#### What to do:
1) Reproduce the passage of the node-list tutorial between "It would also" and "one for technologies.", inclusive.
2) In the node-list tutorial, what color is assigned to users?

#### Selected extract:
Building a node list

We want to do this using the edge list. At first, we create two lists with unique elements: tags/technologies and users. Each element of the edge list is a dictionary object. We cannot use the set as dict is not hashable, but we can build a temporary dictionary where the key becomes our unique identifier (tag id or user id) and value becomes the whole object. By doing so, we remove duplicates. Now, we can simply get values of the dictionary. The following method can be used to do so:

def get_unique_elements(users, id_field='id'):
    return {u[id_field]: u for u in users}.values()

Once we’ve used this method to build two lists, we can build a base node list.

def build_base_nodes(technologies, users):
    nodes = [{'id': t['name'], 'label': t['name']} for t in technologies]
    nodes += [{'id': u['user_id'], 'label': u['user_name']} for u in users]
    return nodes

It would also be nice to have two different types of colours for tags/technologies and users. Let’s assign the blue colour for users and the red one for technologies.

def build_node_colors(technologies, users, tech_color=0xFF000000, user_color=0x0000FF00):
    node_colors = [tech_color for i in range(0, len(technologies))]
    node_colors += [user_color for i in range(0, len(users))]
    return node_colors

Finally, we can build our node list.

def build_final_nodes(nodes, node_colors, id_field='id', label_field='label'):
    return pd.DataFrame.from_dict({
        'id': [str(n[id_field]) for n in nodes],
        'label': [n[label_field] for n in nodes],
        'color': node_colors
    })

Drawing a graph

Graphistry provides a library for pushing data via their API. Basically it’s a paid service. You have four options to choose from:

  1. Create a free account on Graphistry Hub and use a free tier (we’ll choose this one). It has limited resources and functionality.

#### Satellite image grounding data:
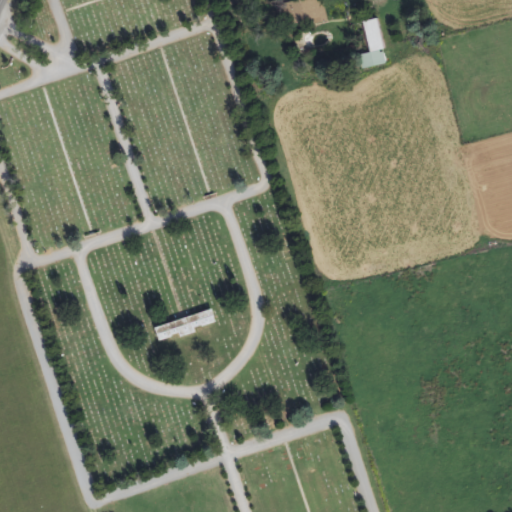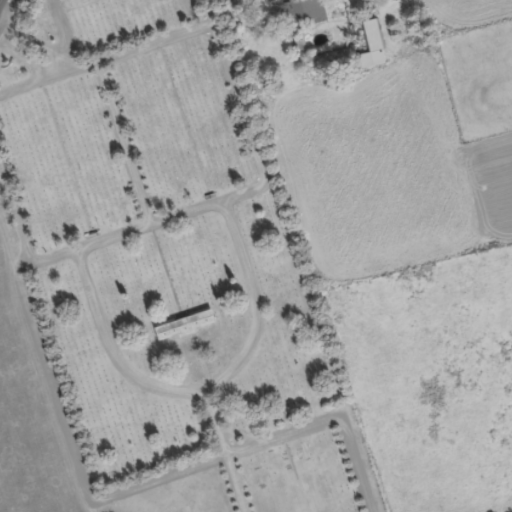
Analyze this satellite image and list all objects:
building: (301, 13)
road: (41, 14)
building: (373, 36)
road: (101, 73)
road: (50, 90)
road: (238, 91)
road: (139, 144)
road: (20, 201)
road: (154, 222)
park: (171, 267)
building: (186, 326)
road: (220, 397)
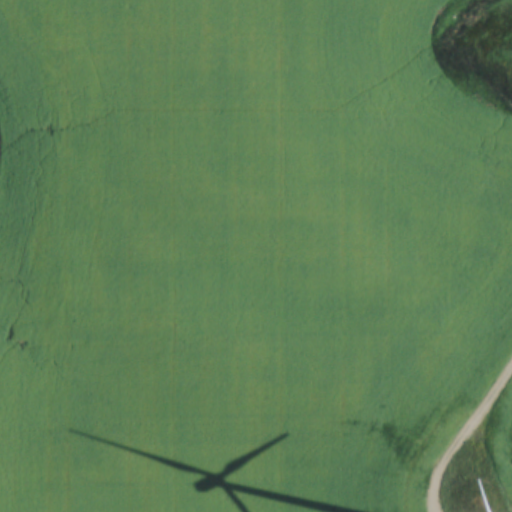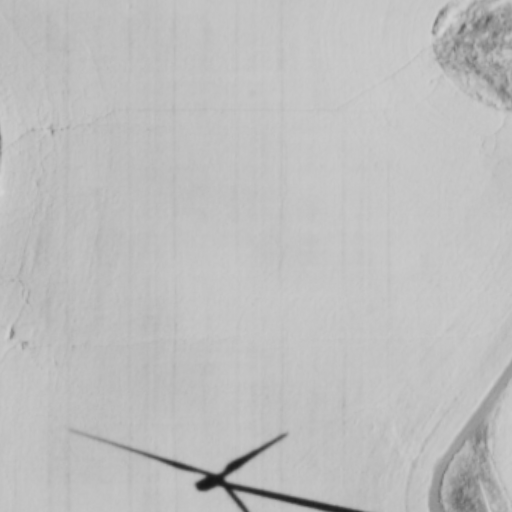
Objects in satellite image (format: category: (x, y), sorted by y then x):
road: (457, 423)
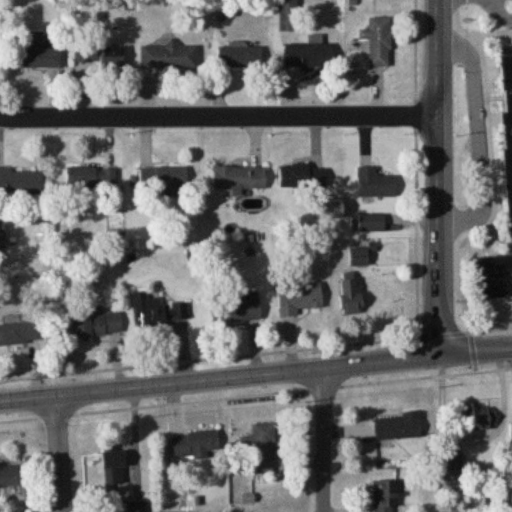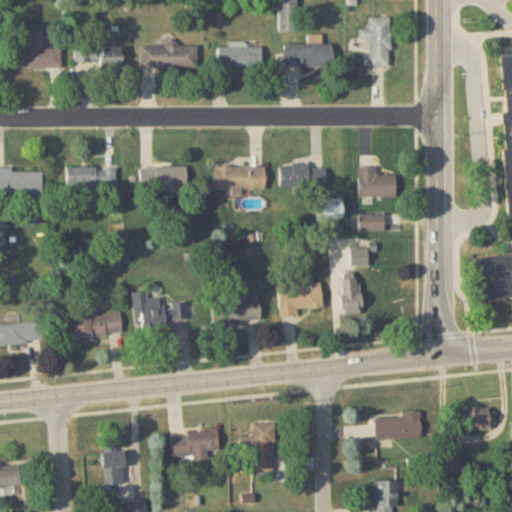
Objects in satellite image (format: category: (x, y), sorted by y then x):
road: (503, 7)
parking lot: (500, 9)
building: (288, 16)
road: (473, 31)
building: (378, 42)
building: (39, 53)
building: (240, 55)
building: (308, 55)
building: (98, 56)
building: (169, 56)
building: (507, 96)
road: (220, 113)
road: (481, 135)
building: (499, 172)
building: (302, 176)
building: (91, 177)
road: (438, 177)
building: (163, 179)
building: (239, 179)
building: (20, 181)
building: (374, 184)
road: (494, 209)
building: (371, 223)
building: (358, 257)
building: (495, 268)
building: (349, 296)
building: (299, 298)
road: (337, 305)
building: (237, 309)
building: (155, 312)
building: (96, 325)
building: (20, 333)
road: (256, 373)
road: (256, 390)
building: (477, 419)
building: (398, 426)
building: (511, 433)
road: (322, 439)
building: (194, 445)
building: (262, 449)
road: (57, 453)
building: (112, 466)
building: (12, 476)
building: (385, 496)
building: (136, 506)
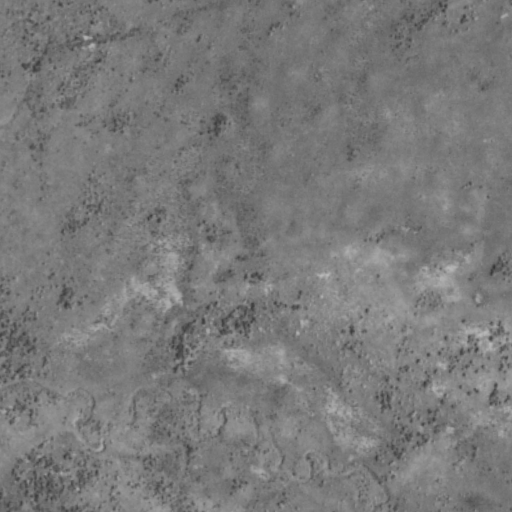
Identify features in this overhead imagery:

#### Expected responses:
1)
It would also be nice to have two different types of colours for tags/technologies and users. Let’s assign the blue colour for users and the red one for technologies.

2) Blue.